The serine-aspartate repeat proteins (Sdr) are members of a family of surface proteins and contribute to the pathogenicity of Staphylococcus aureus. Among 288 S. aureus isolates including 158 and 130 associated with skin and soft tissue infections and bloodstream infection, respectively; 275 (95.5%) were positive for at least one of three sdr genes tested. The positivity rates for sdrC, sdrD, and sdrE among S. aureus isolates were 87.8% (253/288), 63.9% (184/288), and 68.1% (196/288), respectively. 224 (77.8%) of 288 isolates were concomitantly positive for two or three sdr genes. There was an association between carriage of sdrE and methicillin-resistant S. aureus (MRSA) isolates, while the carriage rates of sdrC and sdrD in MRSA isolates were similar to those in methicillin-sensitive S. aureus (MSSA) isolates. The prevalence of co-existence of sdrC and sdrE among MRSA isolates was significantly higher than that among MSSA isolates (p<0.05). All ST1, ST5, ST7, and ST25 isolates were positive for sdrD. While all ST121 and ST398 isolates were negative for sdrD. All ST59 and ST88 isolates were positive for sdrE. All ST1 isolates were concomitantly positive for sdrC and sdrD. Concomitant carriage of sdrC, sdrD, and sdrE was found among all ST5, 75.0% (9/12) of ST1, 69.2% (9/13) of ST6, 78.6% (11/14) of ST25, and 90.9% (20/22) of ST88 isolates. sdrD was linked to CC5, CC7 and CC88 isolates, especially CC88 isolates.
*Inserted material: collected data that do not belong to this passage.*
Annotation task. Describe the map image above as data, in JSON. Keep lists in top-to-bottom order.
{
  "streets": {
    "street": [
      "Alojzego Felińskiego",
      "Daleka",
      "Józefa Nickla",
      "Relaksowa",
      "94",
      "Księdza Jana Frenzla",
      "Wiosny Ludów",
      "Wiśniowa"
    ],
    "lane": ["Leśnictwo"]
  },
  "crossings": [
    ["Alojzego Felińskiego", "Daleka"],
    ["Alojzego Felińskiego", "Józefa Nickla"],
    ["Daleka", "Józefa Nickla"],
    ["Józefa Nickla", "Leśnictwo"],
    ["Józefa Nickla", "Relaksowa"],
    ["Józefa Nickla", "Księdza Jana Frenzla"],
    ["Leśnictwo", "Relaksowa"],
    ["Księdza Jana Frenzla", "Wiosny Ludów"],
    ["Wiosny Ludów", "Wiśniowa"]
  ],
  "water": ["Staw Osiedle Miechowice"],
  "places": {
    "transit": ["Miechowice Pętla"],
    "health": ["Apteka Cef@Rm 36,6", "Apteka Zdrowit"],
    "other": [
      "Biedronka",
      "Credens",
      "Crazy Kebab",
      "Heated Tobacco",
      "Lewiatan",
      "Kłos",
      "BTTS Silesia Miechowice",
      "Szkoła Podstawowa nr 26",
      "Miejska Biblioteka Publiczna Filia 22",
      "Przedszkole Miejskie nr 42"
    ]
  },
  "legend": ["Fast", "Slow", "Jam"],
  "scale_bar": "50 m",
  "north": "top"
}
There was a strong association between the presence of sdrE and CC59, CC88, and CC5 isolates. A significant correlation between concomitant carriage of sdrC, sdrD, and sdrE and CC88 isolates was found. sdrC-positive, sdrD-positive and sdrE-negative gene profile was significantly associated with CC7 clone. There was an association between sdrC-positive, sdrD-negative, and sdrE-positive gene profile and CC59 isolates. A correlation between sdrC-positive, sdrD-negative, and sdrE-negative gene profile and CC121 clone was found. More CC59 isolates carried sdrC-negative, sdrD-negative, and sdrE-positive gene profile relative to other four CCs isolates. All ST1 and ST5, 95.2% (20/21) of ST188 and 95.2% (20/21) of ST630 isolates were positive for sdrC. Taken together, our investigation indicated that different S. aureus lineages were associated with specific patterns of carriage of sdr genes.